My mom one-upped me and instead of my GP she set up an appointment with my opthalmologist. I have not seen him in years since he decided that they would not do "normal eye exams" any longer. He took a look at it and decided that it was an infection that was already on its way out (of course my eye was opening somewhat better than most days that day).

Really, I thought he was right, my eye didn't seem to be so closed in the mornings any longer and it bounced back a lot quicker during the day. It still wasn't 100%, but it would get there.

Fast forward to my appointment at the Tom Baker. My eye still wasn't perfect so I thought I'd bounce my little theory about my muscles/nerves getting all tired on my right side and that's why it would not open as wide as my left eye. Mr Resident did a few rudimentary tests; my eye, and the muscles controlling its movement, were fine in his opinion.
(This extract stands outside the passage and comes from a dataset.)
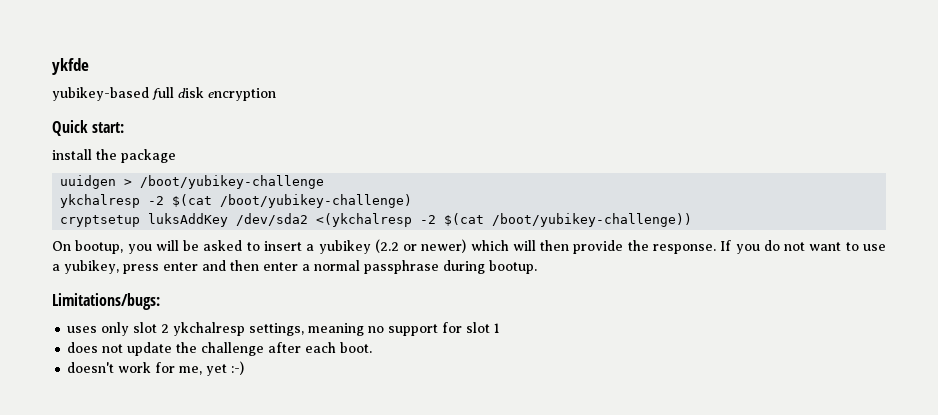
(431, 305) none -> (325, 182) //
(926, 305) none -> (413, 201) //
However, he and his doctor buddy figured that my eyelid was definitely puffier than my "healthy" one and that I should go see my opthalmologist again to sort out the puffy eyelid (infection?) and Mr Resident saw the beginnings of a cataract going on. Maybe the cataract was a side effect from the radiation.

Cataract? Was that not an issue for old people? No, I shouldn't be so age-ist.

However, my mom felt the same way. "But you're so young still!"

Fine, so I was developing a cataract. I've seen my grandma and others in our family circle deal with them, I knew the procedure. At least this issue was easily remedied and after that I'd be good as new.

Fast forward a few days more to today. I went back to my opthalmologist to have him look it over. It's NOT a cataract. (Or so he says. Mom is skeptical and wants me to get a second opinion.) My corneal scarring from my childhood was getting denser, and that was why my vision was getting worse. But to be honest, I have become so dependent on my left eye, I did not even realize my right eye's vision had been getting so bad!

Oh, and my eye not opening as much? I guess the brain works to "protect" the eye, and it is keeping my right eye more closed so that less light enters in since its vision is more light-sensitive right now.

"See me in six months." No breakdown as to how we were going to deal with this problem. Nothing.

To be honest, I would have been a lot happier with a cataract. At least I know how that can be fixed. I was really hoping to get a car real soon. If my eyesight is getting worse, how can I confidently get around in my cute car?

On a less trivial note, I'm again feeling sort of helpless. I'm a girl of science. Have cancer? Nuke it with some radiation = all better. Have a cataract? Fix it with a little bit of surgery...again, all better. But when you don't give me a clear solution to my issues I feel pretty lost. Not only that, but you would think that the one person I should be able to rely on in this world is myself. How can I do that if my own body is working against me?

I am so thankful that I still have such a close and loving family. Not to mention my friends, though I try to burden them even less than my family. It's not very often that I'll admit that I am frustrated.